OBJECTIVES: To compare the epigenetic landscape of 3D cell models of human primary articular chondrocytes (hPACs) and human bone-marrow derived mesenchymal stem cells (hBMSCs) and their respective autologous articular cartilage. DESIGN: Using Illumina Infinium HumanMethylation450 BeadChip arrays, the DNA methylation landscape of the different cell sources and autologous cartilage was determined. Pathway enrichment was analyzed using DAVID. RESULTS: Principal Component Analysis (PCA) of methylation data revealed separate clustering of hBMSC samples. Between hBMSCs and autologous cartilage 86,881 cytosine-phosphate-guanine dinucleotides (CpGs) (20.2%), comprising 3,034 differentially methylated regions (DMRs; Δß > 0.1; with the same direction of effect), were significantly differentially methylated. In contrast, between hPACs and autologous cartilage only 5,706 CpGs (1.33%) were differentially methylated. Of interest was the finding of the transcriptionally active, hyper-methylation of a Cartilage Intermediate Layer Protein (CILP) annotated DMR (Δß = 0.16) in PAC-cartilage, corresponding to a profound decrease in CILP expression after in vitro culturing of hPACs as compared to autologous cartilage. CONCLUSIONS: In vitro engineered neo-cartilage tissue from primary chondrocytes, hPACs, exhibits a DNA methylation landscape that is almost identical (99% similarity) to autologous cartilage, in contrast to neo-cartilage engineered from bone marrow-derived mesenchymal stem cells (MSCs). Although hBMSCs are widely used for cartilage engineering purposes the effects of these vast differences on cartilage regeneration and long term consequences of implantation, are not known. The use of hBMSCs or hPACs for future cartilage tissue regeneration purposes should therefore be investigated in more depth in future endeavors to better understand the consequences of the differential methylome on neo-cartilage.
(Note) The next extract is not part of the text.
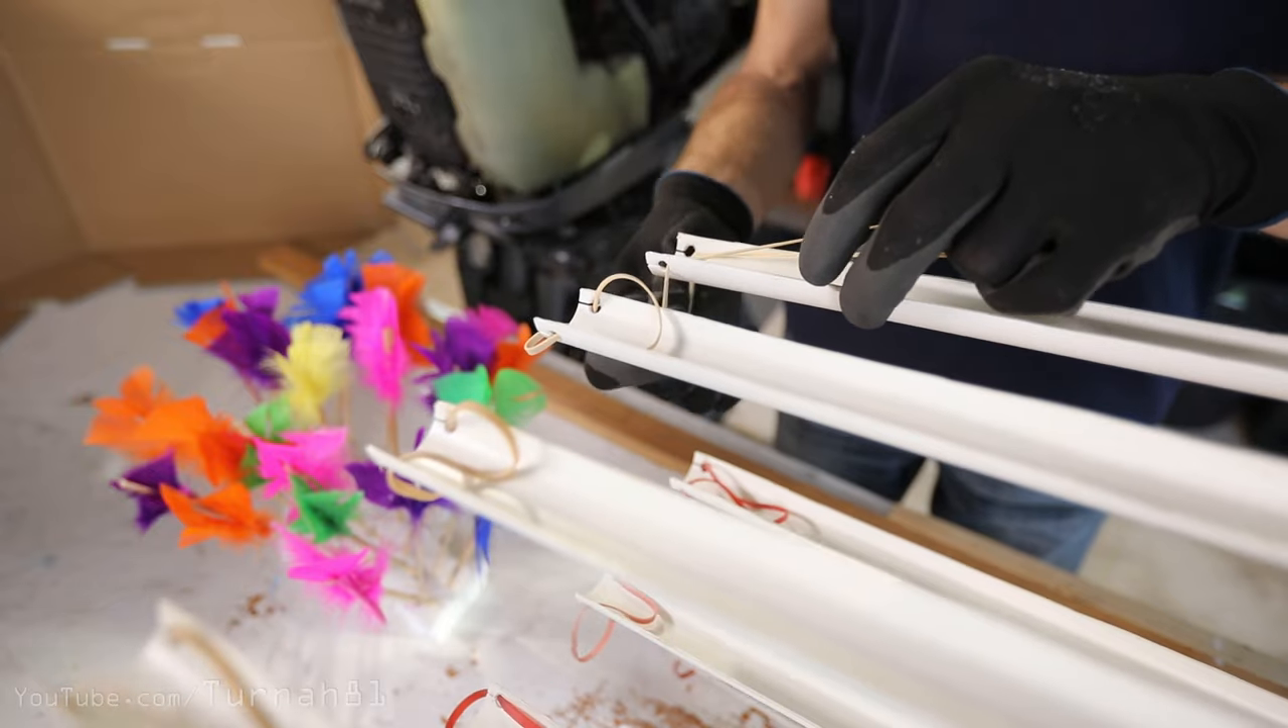In getting ready for the first test fire I've started to load the first couple of rubber bands.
Knee and hip articular cartilage have distinct epigenomic landscapes: implications for future cartilage regeneration approaches.
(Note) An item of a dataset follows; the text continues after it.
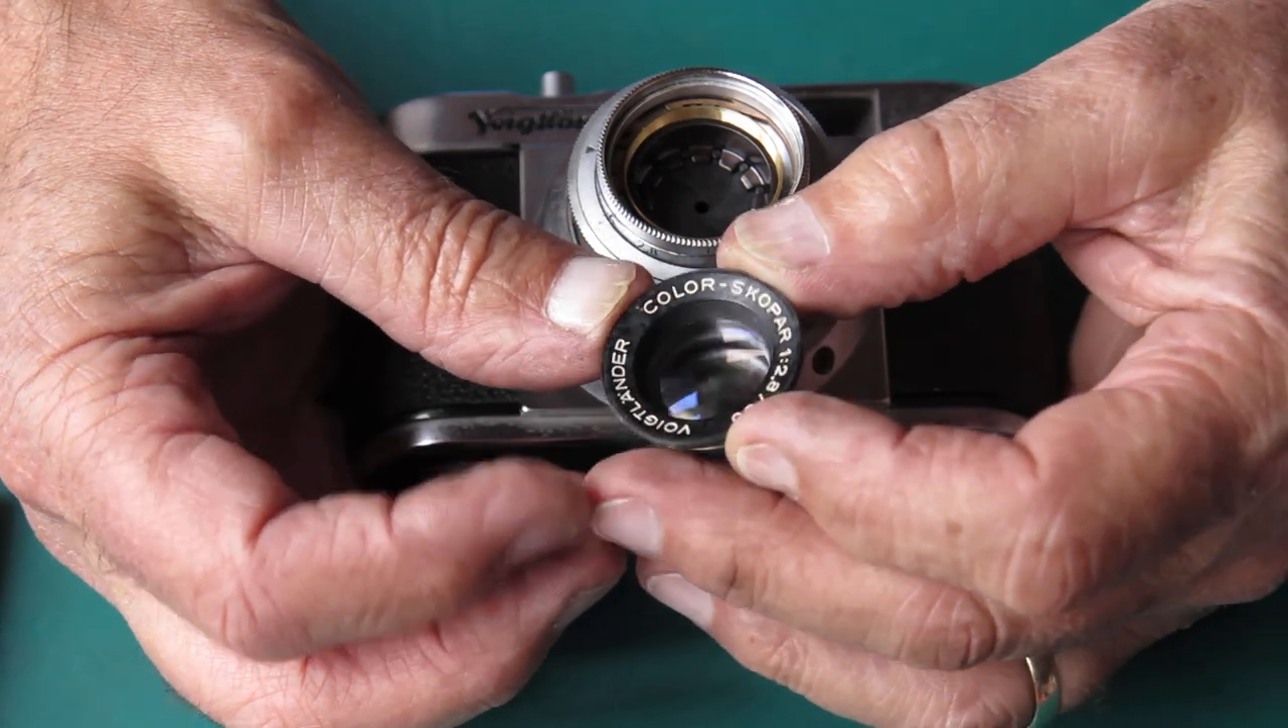Well, the whole front lens group came out.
OBJECTIVES: To elucidate the functional epigenomic landscape of articular cartilage in osteoarthritis (OA) affected knee and hip joints in relation to gene expression. METHODS: Using Illumina Infinium HumanMethylation450 BeadChip arrays, genome-wide DNA methylation was measured in 31 preserved and lesioned cartilage sample pairs (14 knees and 17 hips) from patients who underwent a total joint replacement due to primary OA. Using previously published genome-wide expression data of 33 pairs of cartilage samples, of which 13 pairs were overlapping with the current methylation dataset, we assessed gene expression differences in differentially methylated regions (DMRs). RESULTS: Principal component analysis of the methylation data revealed distinct clustering of knee and hip samples, irrespective of OA pathophysiology. A total of 6272 CpG dinucleotides were differentially methylated between the two joints, comprising a total of 357 DMRs containing 1817 CpGs and 245 unique genes. Enrichment analysis of genes proximal of the DMRs revealed significant enrichment for developmental pathways and homeobox (HOX) genes. Subsequent transcriptomic analysis of DMR genes exposed distinct knee and hip expression patterns. CONCLUSIONS: Our findings reveal consistent DMRs between knee and hip articular cartilage that marked transcriptomic differences among HOX genes, which were not reflecting the temporal sequential HOX expression pattern during development. This implies distinct mechanisms for maintaining cartilage integrity in adulthood, thereby contributing to our understanding of cartilage homeostasis and future tissue regeneration approaches.